Go to the line containing "Page size: 1241x1754." in the records below and print it and every following line exactly, on through the line containing "List each element's", then stop.

:: Data under study ::
◇ ◇ ◇

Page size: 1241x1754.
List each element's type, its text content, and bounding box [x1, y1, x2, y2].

◇ ◇ ◇

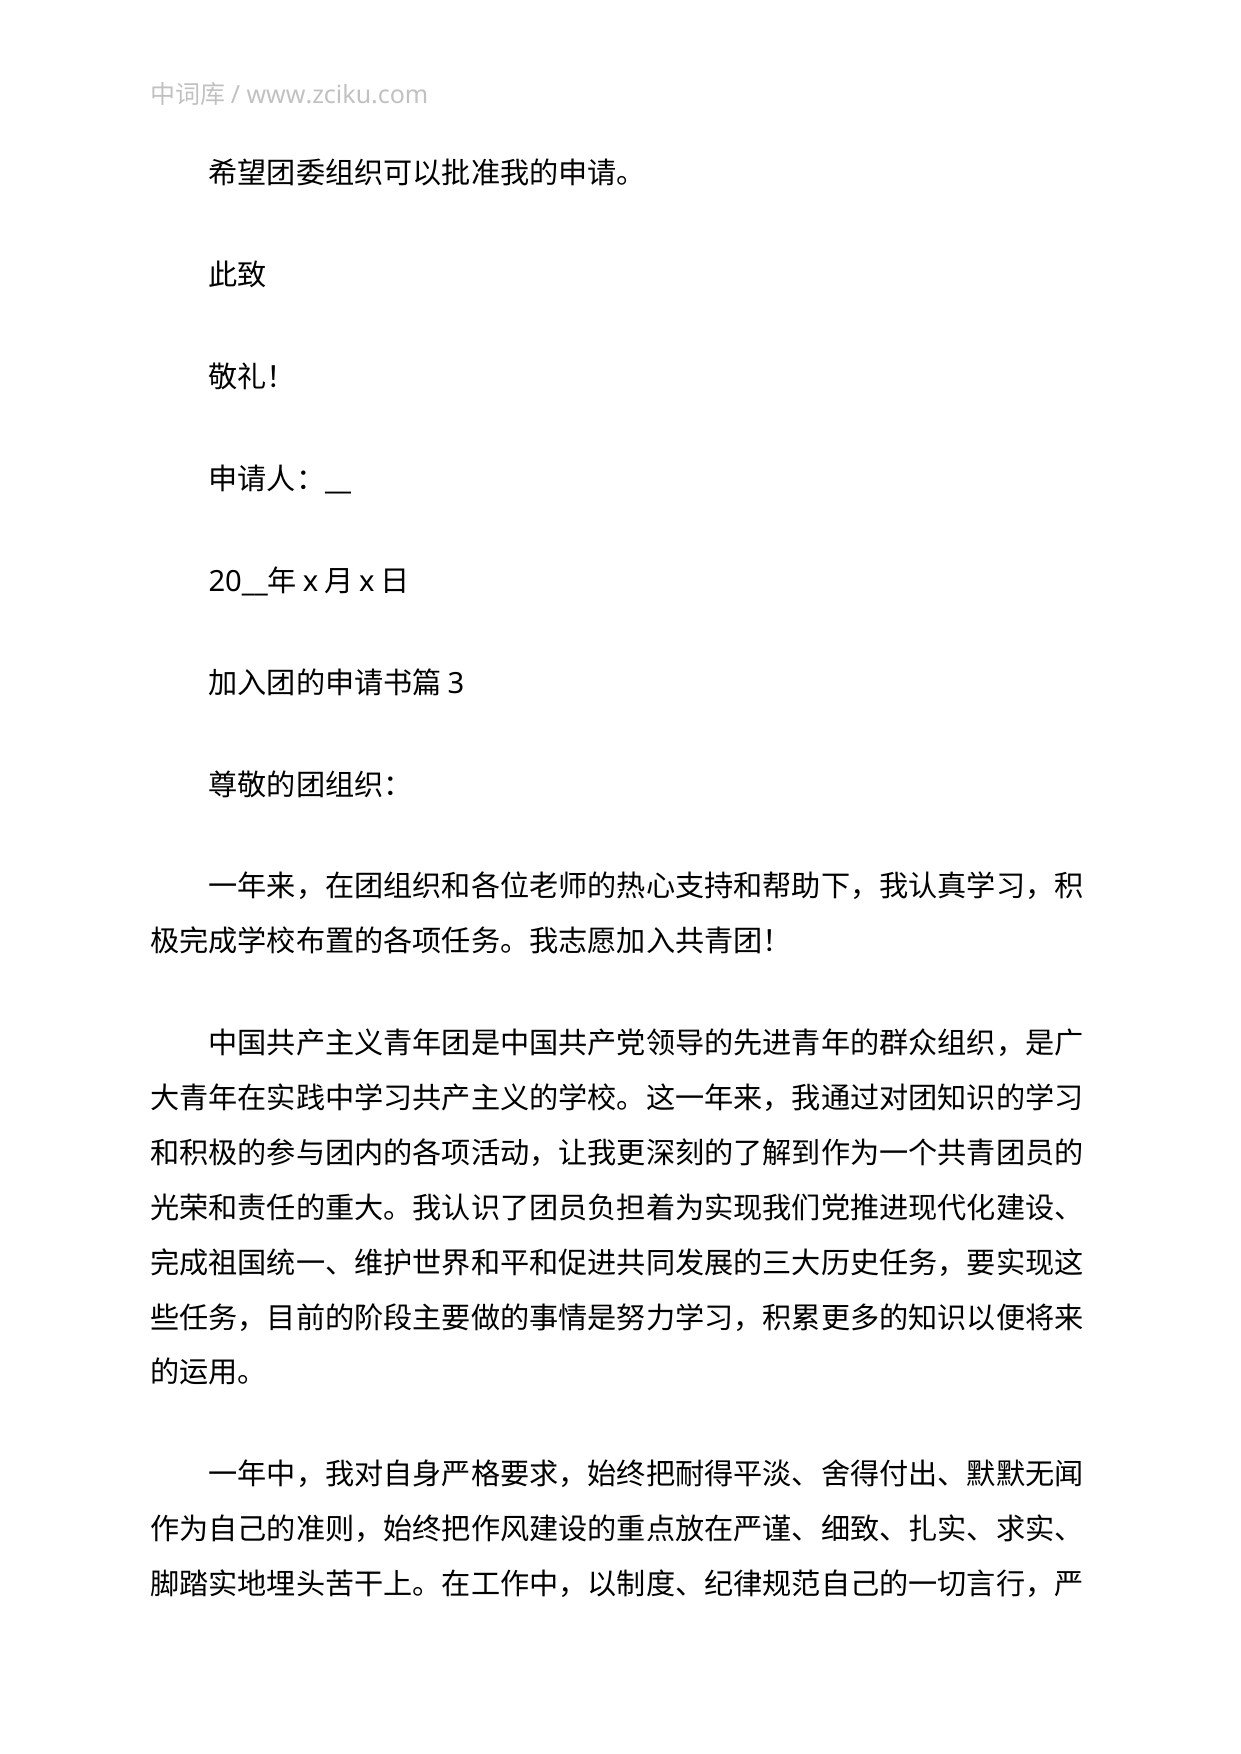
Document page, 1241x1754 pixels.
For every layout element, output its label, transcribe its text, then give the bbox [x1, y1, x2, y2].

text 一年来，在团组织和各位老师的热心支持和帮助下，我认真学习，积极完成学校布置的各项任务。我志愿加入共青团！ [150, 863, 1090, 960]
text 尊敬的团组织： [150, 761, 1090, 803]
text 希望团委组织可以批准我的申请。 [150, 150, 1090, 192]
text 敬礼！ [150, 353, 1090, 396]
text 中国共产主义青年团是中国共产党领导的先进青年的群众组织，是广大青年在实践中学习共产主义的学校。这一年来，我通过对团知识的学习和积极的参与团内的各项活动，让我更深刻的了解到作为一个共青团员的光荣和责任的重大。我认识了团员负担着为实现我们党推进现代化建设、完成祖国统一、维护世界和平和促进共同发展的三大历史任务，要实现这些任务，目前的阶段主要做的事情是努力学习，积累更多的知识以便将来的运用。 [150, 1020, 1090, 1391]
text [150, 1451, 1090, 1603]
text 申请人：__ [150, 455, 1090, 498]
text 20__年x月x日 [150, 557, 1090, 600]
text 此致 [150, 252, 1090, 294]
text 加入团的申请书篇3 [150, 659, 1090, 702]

◇ ◇ ◇

:: Answer box ::
Page size: 1241x1754.
List each element's type, its text content, and bounding box [x1, y1, x2, y2].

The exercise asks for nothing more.